Tra il 2003 e il 2006, la versione sportiva della Fiat Punto adottò l'unità da 133 CV della famiglia modulare prodotta a Pratola Serra
Le versioni più divertenti della prima Fiat Punto, così come della mitica Uno prima di lei, sono ricordate per l’utilizzo, ai tempi ancora in parte pionieristico, di piccoli motori turbo. La seconda generazione dell’utilitaria però, intorno al 2003, attuò una parziale inversione di tendenza affidandosi a un aspirato di cilindrata abbondante e non privo di finezze tecniche.
La famiglia modulare
Quell’unità non derivava dalla celebre serie Fire, ma apparteneva a una nuova famiglia progettata per sostituire quelle dei precedenti motori bialbero di Fiat e Alfa Romeo, ottenendo anche derivati a gasolio, in modo da razionalizzare la produzione e i costi.

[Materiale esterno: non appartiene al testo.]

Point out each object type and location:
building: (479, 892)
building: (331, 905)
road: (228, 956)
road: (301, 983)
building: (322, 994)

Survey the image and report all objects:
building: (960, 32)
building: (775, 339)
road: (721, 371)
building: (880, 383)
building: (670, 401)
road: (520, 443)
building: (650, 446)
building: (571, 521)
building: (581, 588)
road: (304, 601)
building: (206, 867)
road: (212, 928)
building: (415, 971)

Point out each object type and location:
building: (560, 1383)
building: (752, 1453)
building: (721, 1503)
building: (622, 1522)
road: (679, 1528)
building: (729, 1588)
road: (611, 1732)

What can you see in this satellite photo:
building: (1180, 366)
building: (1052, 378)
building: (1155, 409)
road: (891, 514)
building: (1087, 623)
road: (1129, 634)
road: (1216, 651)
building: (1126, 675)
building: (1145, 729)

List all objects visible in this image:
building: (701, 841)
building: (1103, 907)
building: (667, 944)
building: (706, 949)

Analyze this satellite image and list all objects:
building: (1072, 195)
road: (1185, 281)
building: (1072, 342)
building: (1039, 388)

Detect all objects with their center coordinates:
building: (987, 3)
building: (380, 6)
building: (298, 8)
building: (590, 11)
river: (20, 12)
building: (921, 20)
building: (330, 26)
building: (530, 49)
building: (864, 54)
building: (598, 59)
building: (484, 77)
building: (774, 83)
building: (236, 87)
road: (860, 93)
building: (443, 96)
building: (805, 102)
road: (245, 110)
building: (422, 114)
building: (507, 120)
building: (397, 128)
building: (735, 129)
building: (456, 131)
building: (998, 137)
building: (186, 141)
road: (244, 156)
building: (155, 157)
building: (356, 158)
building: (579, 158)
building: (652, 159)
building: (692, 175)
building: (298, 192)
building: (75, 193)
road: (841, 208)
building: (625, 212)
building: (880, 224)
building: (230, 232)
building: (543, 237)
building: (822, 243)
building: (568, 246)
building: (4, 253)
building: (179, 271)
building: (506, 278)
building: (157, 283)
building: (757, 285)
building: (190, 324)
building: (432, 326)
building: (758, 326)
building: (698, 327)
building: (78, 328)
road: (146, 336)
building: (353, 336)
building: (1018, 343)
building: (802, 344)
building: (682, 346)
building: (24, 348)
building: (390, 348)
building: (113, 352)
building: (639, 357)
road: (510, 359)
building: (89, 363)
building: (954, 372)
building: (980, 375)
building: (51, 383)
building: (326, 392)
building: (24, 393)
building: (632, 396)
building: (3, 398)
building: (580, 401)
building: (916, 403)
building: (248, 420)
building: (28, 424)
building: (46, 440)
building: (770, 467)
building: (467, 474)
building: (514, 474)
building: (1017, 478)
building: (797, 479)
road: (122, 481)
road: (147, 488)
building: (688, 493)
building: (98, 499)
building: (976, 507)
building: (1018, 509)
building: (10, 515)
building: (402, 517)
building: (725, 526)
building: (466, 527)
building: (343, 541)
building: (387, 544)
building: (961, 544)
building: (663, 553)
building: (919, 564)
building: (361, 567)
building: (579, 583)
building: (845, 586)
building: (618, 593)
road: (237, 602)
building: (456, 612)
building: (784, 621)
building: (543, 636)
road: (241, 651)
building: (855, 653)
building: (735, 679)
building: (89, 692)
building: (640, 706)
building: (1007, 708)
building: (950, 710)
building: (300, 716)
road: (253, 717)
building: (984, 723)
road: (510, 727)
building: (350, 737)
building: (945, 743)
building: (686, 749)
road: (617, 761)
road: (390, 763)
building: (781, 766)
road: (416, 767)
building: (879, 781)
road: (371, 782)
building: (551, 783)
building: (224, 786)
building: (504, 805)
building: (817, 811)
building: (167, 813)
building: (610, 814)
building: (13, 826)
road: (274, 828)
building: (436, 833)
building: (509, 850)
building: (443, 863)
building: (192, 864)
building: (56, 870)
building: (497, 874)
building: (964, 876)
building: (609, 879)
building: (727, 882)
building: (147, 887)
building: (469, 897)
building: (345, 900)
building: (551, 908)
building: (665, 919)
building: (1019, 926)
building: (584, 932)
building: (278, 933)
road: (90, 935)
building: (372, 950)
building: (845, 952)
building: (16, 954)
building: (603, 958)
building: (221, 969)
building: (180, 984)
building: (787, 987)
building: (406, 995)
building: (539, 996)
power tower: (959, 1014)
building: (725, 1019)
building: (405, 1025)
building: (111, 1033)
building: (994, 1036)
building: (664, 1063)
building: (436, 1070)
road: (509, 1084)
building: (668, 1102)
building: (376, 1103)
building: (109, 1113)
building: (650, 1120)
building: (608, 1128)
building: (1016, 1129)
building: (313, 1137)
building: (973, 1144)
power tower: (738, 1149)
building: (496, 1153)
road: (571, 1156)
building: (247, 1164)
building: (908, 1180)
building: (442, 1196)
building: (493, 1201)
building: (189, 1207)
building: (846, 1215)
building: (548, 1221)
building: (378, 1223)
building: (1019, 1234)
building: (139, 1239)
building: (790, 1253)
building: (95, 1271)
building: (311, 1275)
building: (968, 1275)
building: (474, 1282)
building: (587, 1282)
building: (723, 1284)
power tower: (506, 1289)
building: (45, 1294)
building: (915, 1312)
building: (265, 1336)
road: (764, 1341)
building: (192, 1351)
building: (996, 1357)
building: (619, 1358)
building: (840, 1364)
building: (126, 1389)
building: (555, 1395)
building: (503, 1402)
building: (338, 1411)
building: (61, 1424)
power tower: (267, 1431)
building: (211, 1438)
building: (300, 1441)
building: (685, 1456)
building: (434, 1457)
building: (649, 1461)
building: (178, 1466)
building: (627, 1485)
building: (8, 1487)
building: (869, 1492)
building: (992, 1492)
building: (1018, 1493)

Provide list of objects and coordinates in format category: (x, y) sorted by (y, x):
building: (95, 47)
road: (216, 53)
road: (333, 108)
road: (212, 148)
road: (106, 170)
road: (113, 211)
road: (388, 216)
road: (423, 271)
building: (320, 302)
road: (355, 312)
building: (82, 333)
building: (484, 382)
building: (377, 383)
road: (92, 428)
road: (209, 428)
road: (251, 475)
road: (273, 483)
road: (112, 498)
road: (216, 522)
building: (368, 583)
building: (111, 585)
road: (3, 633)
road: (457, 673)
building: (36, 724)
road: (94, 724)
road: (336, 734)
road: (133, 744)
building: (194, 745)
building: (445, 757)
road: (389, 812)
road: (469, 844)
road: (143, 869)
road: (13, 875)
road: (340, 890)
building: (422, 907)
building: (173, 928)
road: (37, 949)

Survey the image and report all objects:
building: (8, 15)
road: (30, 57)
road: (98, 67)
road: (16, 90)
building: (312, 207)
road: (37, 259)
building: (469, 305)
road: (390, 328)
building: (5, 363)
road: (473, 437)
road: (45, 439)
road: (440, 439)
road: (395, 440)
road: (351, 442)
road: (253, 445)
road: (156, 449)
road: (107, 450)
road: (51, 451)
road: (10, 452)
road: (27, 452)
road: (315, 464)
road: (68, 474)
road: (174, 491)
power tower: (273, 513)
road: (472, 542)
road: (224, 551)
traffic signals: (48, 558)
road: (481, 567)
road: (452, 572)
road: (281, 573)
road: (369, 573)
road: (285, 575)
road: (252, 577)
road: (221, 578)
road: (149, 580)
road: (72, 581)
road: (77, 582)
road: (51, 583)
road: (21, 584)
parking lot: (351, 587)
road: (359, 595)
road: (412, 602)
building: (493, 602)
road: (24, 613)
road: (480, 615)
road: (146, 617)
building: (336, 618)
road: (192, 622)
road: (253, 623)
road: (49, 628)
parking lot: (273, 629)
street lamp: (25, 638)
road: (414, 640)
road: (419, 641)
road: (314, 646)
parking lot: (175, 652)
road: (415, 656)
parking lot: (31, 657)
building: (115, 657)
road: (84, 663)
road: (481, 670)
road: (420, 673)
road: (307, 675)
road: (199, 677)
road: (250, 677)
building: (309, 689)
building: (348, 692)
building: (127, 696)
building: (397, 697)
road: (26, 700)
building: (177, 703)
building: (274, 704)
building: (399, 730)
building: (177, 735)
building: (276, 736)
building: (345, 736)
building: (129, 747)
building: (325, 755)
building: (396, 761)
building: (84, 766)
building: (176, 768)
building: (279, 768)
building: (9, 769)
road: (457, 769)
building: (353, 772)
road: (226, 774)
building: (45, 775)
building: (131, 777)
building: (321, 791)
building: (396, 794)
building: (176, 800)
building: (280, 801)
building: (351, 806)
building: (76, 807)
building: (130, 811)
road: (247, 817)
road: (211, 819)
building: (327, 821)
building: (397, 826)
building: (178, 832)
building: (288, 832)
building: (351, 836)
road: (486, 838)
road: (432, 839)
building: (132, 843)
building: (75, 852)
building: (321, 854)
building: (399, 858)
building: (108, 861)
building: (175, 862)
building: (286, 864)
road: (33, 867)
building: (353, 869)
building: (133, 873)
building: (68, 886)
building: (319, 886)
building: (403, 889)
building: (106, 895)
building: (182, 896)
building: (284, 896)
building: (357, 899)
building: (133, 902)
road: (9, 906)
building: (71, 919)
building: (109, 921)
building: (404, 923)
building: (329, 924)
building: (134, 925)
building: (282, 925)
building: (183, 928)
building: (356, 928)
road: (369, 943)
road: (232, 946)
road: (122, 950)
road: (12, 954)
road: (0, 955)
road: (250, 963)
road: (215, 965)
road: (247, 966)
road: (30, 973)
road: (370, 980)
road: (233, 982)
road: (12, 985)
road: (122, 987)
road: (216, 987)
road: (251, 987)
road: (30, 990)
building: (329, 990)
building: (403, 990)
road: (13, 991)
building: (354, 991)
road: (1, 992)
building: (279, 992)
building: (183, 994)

Prodotta nello stabilimento di Pratola Serra, in provincia di Avellino, da cui presero il nome, questi motori a quattro e cinque cilindri avevano nel 1.8 una delle unità di cilindrata minore insieme al 1.4 12V, mentre per gli altri si andava dai 2 ai 2,4 litri.
Il vano motore della Fiat Punto HGT Abarth del 2000
Tecnica raffinata
Indipendentemente dalla versione, questi motori adottavano una serie di accorgimenti che li rendevano, ad esempio, predisposti per essere sovralimentati (cosa poi accaduta soltanto ad alcuni) e dotati all’occorrenza di alberi controrotanti di equilibratura, utili specialmente nel caso dei 5 cilindri.
La vera chicca, per i benzina a 16/20 valvole con punterie idrauliche tra cui rientra il “nostro” 1.8, era però rappresentata dal variatore di fase, che rendeva più flessibile il timing delle valvole ottimizzando il riempimento dei cilindri sia ai medi sia agli alti regimi.